● Instructions to follow
Whenever the word "lines" appears in a line of the listing, copy that line.

Data records: Begin

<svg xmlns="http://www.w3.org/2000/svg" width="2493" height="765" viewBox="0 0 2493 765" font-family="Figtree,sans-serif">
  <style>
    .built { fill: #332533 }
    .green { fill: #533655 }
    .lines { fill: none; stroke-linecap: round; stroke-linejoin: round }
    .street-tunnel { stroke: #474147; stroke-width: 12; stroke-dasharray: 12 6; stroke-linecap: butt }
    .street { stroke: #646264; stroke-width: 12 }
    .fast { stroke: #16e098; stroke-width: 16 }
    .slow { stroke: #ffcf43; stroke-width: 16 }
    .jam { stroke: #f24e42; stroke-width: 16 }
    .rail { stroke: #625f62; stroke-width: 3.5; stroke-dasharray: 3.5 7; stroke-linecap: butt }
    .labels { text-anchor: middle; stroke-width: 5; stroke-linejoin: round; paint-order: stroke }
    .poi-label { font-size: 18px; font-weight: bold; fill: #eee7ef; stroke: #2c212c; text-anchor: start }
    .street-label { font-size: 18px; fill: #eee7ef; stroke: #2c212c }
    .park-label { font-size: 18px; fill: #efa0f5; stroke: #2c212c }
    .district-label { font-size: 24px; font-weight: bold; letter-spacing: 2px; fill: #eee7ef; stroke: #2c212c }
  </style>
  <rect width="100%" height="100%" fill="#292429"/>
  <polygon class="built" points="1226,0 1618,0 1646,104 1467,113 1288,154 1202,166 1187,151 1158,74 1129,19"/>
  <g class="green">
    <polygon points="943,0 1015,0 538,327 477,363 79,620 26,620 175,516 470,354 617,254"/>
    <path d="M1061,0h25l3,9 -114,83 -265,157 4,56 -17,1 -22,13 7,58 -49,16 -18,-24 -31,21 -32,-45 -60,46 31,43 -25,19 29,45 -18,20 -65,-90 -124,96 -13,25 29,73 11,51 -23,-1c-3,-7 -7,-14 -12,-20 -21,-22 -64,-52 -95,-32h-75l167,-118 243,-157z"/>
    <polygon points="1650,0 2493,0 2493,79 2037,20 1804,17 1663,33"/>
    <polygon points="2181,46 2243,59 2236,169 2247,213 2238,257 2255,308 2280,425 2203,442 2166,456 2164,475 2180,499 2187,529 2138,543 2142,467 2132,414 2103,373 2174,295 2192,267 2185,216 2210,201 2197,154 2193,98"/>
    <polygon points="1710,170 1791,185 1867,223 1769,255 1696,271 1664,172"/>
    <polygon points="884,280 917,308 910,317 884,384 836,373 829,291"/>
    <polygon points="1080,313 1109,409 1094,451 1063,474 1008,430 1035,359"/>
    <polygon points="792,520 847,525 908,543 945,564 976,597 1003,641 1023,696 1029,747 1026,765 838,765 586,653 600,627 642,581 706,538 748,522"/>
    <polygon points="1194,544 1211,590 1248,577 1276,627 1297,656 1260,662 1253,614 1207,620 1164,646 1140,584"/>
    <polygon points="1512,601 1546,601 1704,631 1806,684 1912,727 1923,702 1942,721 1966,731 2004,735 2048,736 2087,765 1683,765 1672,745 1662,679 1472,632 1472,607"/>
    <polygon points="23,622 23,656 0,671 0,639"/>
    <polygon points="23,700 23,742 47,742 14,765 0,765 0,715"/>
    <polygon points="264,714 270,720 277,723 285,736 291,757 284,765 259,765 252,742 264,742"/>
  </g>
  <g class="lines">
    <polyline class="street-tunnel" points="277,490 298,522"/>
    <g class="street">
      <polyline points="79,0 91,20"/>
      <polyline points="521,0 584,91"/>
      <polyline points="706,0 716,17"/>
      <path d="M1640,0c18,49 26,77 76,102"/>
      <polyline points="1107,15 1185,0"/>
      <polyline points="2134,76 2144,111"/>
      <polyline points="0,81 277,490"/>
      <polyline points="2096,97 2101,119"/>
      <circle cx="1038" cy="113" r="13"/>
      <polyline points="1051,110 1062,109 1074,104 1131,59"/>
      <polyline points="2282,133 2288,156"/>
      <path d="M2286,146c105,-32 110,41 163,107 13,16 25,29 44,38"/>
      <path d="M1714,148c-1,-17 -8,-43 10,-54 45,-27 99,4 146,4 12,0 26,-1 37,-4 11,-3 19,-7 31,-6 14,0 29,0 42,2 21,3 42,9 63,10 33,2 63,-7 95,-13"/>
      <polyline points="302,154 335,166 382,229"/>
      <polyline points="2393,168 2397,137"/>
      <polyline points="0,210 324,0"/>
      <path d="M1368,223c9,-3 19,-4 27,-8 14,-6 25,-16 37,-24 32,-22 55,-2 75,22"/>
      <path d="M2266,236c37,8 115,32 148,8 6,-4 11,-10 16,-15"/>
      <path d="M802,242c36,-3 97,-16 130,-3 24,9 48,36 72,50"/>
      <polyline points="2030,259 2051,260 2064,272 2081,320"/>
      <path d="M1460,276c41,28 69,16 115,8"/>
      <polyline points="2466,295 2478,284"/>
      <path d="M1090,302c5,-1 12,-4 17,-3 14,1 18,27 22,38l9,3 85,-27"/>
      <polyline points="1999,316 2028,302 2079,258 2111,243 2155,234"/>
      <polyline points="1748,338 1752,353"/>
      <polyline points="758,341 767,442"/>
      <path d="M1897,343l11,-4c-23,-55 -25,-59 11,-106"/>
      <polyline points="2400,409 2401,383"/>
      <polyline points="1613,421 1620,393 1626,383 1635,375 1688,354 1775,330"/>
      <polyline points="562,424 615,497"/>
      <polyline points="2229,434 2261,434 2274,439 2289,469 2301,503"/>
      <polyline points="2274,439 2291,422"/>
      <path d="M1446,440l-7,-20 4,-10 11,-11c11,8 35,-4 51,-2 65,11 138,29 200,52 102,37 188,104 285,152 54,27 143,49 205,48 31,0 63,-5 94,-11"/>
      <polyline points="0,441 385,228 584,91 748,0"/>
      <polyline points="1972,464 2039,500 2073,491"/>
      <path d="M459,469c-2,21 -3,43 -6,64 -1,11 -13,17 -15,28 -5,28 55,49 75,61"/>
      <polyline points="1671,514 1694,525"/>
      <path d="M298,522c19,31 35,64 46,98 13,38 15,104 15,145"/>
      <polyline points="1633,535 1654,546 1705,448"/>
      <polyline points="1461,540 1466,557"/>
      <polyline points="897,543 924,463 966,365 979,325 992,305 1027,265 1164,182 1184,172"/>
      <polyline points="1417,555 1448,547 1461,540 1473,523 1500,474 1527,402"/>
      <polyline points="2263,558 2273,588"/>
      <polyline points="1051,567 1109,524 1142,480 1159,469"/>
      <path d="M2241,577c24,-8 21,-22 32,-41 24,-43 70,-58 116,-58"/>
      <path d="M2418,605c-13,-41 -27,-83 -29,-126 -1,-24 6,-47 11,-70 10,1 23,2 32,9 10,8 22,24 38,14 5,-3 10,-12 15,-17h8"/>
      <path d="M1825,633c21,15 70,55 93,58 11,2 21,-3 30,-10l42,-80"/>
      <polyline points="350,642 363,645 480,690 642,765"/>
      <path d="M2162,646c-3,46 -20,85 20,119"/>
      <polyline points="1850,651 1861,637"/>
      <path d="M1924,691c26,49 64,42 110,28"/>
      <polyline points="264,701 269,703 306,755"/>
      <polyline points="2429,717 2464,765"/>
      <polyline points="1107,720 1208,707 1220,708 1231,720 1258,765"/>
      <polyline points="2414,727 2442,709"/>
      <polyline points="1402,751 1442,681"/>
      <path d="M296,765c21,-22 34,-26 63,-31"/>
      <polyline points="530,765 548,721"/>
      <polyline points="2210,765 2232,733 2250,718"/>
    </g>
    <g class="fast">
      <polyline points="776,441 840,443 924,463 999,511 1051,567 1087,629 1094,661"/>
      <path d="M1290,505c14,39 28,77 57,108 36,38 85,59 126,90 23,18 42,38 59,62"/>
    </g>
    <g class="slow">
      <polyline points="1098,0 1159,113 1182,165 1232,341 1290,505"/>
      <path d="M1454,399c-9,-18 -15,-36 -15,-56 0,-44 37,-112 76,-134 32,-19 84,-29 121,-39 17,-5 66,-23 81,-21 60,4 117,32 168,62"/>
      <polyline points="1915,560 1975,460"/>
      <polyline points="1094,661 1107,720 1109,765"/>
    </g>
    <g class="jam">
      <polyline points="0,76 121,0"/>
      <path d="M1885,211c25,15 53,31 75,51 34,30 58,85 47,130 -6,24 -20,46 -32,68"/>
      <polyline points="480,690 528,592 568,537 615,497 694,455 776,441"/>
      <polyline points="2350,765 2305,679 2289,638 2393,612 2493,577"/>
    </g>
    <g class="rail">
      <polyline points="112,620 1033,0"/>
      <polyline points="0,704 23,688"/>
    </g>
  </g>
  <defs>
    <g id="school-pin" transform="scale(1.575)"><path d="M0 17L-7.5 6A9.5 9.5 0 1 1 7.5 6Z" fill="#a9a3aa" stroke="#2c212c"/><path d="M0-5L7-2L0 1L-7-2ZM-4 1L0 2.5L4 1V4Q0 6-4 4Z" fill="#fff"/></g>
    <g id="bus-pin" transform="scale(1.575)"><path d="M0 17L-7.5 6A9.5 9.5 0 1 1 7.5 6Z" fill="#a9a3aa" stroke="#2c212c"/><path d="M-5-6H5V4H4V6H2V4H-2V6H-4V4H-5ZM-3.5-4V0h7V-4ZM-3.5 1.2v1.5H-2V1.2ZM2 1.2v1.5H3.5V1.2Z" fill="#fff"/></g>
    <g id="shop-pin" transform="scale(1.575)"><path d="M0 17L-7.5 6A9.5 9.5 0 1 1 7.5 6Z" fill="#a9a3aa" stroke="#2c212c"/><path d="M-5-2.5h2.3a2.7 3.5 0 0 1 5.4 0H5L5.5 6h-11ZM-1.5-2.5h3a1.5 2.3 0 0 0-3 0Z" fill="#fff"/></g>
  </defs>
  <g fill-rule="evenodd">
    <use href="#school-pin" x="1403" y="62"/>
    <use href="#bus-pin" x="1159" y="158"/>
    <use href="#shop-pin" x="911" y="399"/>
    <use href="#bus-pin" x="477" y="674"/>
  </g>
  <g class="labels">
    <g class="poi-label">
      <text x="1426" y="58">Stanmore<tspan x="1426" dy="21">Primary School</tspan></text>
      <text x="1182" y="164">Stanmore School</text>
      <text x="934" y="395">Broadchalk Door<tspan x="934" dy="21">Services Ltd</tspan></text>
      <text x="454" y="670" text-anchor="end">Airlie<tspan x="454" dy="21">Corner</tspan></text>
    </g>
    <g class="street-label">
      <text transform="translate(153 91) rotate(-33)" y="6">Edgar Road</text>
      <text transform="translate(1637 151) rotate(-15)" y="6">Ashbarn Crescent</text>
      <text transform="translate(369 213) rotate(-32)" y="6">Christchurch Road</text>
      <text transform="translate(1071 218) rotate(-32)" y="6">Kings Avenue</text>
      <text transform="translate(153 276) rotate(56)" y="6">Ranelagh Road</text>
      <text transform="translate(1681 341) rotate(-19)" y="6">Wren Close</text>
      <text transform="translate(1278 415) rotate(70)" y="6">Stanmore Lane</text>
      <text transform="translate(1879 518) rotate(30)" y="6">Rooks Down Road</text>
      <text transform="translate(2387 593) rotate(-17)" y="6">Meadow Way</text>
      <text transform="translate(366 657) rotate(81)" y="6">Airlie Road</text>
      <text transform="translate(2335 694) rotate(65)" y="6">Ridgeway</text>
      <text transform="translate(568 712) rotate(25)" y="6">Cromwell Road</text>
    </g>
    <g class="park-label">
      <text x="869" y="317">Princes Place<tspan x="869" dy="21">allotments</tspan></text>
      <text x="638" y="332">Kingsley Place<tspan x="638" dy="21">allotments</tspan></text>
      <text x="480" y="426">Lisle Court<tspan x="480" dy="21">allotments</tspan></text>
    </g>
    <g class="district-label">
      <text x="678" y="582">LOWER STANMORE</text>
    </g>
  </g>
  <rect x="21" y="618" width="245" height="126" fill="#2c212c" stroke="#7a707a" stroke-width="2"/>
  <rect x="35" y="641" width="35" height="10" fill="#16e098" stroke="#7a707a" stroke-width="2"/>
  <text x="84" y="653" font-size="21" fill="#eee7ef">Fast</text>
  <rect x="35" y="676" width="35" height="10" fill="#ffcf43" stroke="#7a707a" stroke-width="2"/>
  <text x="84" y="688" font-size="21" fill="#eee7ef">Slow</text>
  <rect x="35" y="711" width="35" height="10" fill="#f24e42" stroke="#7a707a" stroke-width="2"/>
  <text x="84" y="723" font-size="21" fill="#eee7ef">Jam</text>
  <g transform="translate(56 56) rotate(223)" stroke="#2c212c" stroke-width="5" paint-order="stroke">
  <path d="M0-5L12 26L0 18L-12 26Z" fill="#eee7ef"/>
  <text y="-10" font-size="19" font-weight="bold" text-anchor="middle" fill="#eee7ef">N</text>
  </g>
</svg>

Data records: End
Data records: Begin

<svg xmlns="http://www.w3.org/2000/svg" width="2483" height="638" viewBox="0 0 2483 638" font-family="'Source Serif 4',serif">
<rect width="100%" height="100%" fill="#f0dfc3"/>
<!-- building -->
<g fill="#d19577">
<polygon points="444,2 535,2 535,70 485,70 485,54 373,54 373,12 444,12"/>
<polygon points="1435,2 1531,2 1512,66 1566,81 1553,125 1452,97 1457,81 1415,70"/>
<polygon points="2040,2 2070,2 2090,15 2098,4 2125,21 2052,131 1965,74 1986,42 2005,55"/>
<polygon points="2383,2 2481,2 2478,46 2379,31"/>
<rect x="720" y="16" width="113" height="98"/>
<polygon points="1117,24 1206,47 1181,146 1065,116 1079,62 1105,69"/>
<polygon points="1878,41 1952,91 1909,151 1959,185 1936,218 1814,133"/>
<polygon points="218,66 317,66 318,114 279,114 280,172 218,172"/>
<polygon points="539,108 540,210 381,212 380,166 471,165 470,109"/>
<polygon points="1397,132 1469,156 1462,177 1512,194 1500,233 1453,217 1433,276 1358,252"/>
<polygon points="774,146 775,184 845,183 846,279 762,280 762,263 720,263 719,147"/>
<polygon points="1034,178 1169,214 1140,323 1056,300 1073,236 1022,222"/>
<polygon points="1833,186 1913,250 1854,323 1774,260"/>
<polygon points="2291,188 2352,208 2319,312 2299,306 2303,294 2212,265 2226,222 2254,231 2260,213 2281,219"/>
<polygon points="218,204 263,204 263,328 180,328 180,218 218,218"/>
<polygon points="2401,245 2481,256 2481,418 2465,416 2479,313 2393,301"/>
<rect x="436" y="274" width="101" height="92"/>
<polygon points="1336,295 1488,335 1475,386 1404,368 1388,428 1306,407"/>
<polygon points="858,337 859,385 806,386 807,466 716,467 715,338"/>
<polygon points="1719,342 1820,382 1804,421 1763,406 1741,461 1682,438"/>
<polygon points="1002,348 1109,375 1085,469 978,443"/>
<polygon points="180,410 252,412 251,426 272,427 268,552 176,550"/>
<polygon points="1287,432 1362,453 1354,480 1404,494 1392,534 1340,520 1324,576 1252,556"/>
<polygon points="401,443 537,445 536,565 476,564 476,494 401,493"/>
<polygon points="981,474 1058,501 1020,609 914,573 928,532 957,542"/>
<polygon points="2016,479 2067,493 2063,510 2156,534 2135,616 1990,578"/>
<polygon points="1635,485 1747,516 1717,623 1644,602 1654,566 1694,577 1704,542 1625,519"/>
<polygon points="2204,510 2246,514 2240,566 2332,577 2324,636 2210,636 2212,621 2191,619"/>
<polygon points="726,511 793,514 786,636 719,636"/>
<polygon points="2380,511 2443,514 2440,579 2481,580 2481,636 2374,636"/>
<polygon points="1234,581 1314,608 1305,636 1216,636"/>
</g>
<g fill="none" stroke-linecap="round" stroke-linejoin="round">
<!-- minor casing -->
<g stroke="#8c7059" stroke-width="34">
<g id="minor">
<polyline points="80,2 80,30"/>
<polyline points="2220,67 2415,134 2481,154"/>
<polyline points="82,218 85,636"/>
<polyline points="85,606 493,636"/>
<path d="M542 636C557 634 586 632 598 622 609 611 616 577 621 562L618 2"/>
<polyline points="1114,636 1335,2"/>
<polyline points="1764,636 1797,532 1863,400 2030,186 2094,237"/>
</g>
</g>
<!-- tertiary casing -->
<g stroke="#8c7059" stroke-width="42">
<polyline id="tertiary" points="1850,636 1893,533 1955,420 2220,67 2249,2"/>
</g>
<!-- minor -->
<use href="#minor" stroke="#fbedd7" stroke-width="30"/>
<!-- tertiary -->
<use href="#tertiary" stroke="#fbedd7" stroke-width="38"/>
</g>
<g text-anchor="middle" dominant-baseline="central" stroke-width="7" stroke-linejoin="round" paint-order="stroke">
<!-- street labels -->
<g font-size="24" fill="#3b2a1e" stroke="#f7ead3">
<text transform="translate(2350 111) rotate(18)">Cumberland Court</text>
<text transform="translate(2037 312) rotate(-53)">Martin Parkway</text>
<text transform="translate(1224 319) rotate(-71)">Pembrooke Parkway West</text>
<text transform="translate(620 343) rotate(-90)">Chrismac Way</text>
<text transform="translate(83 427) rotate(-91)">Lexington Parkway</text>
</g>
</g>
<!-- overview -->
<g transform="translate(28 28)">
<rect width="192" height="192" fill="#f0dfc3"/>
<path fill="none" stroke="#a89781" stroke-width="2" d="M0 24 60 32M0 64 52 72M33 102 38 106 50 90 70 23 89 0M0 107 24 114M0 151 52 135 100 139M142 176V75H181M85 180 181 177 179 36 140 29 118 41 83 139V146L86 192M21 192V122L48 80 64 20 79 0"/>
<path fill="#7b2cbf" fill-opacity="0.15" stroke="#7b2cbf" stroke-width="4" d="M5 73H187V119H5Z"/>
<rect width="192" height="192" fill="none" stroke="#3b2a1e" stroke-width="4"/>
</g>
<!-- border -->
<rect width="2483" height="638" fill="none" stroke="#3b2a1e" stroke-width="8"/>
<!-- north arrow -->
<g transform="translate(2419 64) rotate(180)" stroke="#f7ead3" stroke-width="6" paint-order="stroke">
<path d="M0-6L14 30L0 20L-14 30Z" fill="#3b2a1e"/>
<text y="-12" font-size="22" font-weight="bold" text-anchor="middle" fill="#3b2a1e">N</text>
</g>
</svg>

Data records: End
Data records: Begin

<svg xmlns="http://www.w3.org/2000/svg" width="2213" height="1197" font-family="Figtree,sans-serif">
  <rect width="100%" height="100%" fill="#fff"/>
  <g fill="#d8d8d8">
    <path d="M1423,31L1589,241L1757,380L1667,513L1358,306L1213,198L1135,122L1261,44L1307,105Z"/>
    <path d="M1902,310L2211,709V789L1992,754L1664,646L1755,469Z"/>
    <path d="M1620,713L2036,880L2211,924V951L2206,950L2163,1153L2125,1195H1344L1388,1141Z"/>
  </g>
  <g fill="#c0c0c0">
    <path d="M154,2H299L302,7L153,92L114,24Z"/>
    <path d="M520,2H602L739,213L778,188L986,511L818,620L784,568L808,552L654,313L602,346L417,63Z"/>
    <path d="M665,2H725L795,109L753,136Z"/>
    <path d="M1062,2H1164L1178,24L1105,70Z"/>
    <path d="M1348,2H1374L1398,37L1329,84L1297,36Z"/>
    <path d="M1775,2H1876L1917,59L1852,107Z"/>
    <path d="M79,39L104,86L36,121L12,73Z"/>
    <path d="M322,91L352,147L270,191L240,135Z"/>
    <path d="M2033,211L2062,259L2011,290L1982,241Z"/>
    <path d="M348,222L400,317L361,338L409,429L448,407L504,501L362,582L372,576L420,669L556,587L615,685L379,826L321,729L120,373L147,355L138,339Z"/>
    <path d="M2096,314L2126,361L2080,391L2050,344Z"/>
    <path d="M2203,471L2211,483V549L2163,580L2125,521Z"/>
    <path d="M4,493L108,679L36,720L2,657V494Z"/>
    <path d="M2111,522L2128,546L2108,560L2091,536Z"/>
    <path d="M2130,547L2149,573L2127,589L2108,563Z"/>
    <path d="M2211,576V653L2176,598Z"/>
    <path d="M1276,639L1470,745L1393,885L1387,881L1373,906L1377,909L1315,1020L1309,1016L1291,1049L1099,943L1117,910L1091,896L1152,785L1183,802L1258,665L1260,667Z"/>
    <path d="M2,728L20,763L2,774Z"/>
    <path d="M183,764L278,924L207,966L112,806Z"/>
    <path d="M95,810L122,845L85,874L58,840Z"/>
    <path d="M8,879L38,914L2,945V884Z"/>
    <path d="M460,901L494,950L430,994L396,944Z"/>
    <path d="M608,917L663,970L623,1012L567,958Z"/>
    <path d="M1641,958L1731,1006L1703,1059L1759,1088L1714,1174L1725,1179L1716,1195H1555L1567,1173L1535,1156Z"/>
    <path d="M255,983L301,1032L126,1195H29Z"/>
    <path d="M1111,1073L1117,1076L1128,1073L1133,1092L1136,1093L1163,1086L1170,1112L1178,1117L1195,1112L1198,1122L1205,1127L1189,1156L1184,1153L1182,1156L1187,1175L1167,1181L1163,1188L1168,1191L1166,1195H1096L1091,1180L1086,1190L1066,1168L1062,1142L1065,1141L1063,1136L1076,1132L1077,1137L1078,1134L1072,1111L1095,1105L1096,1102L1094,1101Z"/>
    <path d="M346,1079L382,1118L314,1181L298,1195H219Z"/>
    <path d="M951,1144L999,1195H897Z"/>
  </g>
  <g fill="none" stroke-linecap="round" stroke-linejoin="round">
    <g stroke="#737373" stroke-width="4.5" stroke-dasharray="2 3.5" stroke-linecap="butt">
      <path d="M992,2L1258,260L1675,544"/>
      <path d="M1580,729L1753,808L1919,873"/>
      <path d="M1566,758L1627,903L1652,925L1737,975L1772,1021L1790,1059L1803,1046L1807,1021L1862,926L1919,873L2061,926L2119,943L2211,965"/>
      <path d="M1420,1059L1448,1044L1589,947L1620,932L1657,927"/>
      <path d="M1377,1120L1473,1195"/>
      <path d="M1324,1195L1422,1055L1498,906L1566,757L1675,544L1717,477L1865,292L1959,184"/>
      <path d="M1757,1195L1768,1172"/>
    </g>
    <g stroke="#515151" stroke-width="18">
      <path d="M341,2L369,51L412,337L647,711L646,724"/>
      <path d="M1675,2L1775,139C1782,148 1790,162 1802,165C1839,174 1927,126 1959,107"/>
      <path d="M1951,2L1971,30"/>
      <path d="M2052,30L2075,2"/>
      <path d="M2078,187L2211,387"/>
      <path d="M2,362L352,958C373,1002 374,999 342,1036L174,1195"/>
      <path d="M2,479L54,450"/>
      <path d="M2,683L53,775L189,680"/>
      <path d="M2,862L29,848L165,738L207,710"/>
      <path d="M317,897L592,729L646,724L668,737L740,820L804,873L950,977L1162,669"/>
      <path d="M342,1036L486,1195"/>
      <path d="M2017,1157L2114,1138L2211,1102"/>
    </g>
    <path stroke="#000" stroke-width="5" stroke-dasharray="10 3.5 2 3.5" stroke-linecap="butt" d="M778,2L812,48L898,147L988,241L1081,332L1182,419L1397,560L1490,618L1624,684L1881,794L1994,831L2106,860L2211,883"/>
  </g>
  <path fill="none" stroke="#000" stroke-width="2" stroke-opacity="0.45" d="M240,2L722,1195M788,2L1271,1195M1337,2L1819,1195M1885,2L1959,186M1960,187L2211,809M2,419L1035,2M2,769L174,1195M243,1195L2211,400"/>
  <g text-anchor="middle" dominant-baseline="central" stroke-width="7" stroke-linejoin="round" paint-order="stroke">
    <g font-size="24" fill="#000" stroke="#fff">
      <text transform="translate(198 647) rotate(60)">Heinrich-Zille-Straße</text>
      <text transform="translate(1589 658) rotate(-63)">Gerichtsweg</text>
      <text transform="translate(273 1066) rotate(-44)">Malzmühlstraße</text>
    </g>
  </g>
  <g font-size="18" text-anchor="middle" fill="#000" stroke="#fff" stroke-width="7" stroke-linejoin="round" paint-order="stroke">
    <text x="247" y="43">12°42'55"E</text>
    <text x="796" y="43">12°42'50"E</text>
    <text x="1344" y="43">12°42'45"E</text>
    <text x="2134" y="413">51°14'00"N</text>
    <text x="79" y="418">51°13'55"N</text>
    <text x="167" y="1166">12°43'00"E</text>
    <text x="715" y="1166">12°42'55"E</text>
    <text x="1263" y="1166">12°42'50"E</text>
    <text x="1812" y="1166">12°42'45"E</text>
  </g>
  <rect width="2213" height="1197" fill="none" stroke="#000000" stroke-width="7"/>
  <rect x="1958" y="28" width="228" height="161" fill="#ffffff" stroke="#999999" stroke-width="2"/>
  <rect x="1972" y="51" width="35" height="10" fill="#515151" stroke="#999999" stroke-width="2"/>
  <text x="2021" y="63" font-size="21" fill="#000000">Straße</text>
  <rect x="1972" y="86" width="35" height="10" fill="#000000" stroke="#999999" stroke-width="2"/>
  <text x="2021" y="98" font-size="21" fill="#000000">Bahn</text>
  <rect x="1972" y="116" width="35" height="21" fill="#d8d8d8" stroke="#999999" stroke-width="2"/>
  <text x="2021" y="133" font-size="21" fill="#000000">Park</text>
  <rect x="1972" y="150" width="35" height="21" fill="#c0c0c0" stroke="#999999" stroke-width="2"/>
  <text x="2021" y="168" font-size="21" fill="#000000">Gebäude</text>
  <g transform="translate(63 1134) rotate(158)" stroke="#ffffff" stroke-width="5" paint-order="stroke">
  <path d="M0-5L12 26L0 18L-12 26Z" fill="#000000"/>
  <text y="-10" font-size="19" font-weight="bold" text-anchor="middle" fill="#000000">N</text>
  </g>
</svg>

Data records: End

● Output of the exercise
    .lines { fill: none; stroke-linecap: round; stroke-linejoin: round }
  <g class="lines">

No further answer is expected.